● **Exercise description**
Reproduce the data below without any change. Begin at the line that contains "family: Arcyriaceae", and stop after the line that contains "genus: Knautia".

● **Extracted information**

========

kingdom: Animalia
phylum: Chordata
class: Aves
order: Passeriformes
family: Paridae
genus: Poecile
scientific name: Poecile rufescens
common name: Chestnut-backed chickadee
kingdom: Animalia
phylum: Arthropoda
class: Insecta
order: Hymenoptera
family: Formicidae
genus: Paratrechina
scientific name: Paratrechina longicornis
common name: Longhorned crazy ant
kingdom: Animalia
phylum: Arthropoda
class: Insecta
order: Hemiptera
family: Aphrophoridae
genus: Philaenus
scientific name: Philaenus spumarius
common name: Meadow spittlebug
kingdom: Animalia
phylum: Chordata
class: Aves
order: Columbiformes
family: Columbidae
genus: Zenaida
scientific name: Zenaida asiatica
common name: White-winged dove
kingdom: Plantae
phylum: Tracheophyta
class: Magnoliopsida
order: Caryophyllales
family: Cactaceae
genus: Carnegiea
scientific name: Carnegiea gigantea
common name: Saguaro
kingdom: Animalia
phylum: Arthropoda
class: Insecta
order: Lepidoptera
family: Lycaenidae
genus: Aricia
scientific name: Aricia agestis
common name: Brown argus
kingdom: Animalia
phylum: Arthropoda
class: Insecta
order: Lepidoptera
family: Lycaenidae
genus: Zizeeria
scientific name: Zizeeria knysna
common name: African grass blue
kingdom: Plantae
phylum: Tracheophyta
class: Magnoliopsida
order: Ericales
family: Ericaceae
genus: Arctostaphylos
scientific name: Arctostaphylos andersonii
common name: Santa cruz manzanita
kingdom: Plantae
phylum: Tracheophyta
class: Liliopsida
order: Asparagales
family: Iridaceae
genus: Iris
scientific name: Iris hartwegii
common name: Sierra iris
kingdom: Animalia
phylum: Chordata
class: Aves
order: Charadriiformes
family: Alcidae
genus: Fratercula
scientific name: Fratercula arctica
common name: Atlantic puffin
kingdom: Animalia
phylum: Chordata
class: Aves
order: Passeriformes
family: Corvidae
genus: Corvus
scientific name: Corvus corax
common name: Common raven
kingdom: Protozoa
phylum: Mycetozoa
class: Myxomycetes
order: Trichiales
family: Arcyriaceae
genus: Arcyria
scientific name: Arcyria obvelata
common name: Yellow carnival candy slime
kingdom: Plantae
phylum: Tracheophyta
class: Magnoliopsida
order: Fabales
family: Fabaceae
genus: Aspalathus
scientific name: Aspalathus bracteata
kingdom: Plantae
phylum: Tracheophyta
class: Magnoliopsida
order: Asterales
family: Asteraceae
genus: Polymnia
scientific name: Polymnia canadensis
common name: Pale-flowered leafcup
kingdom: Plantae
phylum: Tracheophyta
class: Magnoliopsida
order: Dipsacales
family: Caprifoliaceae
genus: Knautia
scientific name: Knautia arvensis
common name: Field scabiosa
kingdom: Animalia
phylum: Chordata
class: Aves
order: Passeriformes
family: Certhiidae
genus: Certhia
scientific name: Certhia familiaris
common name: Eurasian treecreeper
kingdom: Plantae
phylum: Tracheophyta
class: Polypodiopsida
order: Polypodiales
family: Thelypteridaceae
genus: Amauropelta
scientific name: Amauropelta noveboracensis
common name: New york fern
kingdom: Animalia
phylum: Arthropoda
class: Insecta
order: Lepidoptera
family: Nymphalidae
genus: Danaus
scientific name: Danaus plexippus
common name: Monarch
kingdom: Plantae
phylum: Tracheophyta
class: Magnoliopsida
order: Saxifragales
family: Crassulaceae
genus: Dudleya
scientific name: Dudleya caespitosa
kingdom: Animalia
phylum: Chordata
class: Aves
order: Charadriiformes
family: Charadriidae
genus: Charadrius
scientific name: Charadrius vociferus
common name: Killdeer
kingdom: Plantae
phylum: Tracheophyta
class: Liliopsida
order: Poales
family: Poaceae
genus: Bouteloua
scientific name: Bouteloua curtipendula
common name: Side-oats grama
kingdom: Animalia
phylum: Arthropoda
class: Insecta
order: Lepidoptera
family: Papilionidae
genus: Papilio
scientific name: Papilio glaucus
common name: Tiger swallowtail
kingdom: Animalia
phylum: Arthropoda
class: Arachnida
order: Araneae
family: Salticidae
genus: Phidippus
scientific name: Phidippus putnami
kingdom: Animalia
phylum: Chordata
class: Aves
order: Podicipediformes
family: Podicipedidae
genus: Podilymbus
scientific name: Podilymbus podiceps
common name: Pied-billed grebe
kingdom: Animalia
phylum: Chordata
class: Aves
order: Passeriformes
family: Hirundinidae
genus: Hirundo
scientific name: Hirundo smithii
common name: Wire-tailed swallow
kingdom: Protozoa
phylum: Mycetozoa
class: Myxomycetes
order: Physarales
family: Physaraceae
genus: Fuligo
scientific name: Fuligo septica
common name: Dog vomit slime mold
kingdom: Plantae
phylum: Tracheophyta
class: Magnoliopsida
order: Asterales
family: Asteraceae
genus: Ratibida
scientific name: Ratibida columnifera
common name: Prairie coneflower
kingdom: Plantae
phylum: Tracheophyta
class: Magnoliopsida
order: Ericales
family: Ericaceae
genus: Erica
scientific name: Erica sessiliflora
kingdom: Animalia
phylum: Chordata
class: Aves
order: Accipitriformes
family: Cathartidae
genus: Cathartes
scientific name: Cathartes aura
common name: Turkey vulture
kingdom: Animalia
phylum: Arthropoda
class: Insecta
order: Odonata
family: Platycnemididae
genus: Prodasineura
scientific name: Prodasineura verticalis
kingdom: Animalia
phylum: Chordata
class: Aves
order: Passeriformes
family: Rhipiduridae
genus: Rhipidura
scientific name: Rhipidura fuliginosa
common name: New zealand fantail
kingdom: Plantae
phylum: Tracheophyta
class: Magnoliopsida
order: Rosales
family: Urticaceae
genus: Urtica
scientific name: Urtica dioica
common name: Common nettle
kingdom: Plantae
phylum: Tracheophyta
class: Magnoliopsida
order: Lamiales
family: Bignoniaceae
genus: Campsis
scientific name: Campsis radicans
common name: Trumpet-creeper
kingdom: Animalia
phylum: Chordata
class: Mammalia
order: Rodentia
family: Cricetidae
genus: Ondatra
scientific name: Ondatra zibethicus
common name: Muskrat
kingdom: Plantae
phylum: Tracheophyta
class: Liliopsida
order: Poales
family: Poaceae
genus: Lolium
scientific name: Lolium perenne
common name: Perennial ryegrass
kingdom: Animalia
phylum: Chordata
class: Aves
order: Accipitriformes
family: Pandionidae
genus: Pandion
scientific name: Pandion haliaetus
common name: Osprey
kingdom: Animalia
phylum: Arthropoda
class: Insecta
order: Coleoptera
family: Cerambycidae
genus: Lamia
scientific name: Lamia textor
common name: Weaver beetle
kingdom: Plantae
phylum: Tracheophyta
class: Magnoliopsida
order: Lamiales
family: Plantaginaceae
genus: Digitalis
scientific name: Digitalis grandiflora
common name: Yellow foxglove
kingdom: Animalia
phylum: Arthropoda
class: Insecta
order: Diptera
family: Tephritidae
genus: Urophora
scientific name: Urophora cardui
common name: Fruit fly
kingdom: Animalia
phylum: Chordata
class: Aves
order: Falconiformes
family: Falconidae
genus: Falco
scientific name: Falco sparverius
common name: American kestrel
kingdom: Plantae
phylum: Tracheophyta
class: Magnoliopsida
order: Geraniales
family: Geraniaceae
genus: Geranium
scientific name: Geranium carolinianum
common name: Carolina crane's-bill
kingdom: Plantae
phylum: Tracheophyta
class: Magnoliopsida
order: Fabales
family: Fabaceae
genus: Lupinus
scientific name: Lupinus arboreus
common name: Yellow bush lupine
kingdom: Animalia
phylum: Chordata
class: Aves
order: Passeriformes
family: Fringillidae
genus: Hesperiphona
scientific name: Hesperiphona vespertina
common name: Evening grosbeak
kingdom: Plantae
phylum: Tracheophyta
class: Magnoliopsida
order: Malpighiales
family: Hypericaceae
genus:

========

● **Finished exercise**
family: Arcyriaceae
genus: Arcyria
scientific name: Arcyria obvelata
common name: Yellow carnival candy slime
kingdom: Plantae
phylum: Tracheophyta
class: Magnoliopsida
order: Fabales
family: Fabaceae
genus: Aspalathus
scientific name: Aspalathus bracteata
kingdom: Plantae
phylum: Tracheophyta
class: Magnoliopsida
order: Asterales
family: Asteraceae
genus: Polymnia
scientific name: Polymnia canadensis
common name: Pale-flowered leafcup
kingdom: Plantae
phylum: Tracheophyta
class: Magnoliopsida
order: Dipsacales
family: Caprifoliaceae
genus: Knautia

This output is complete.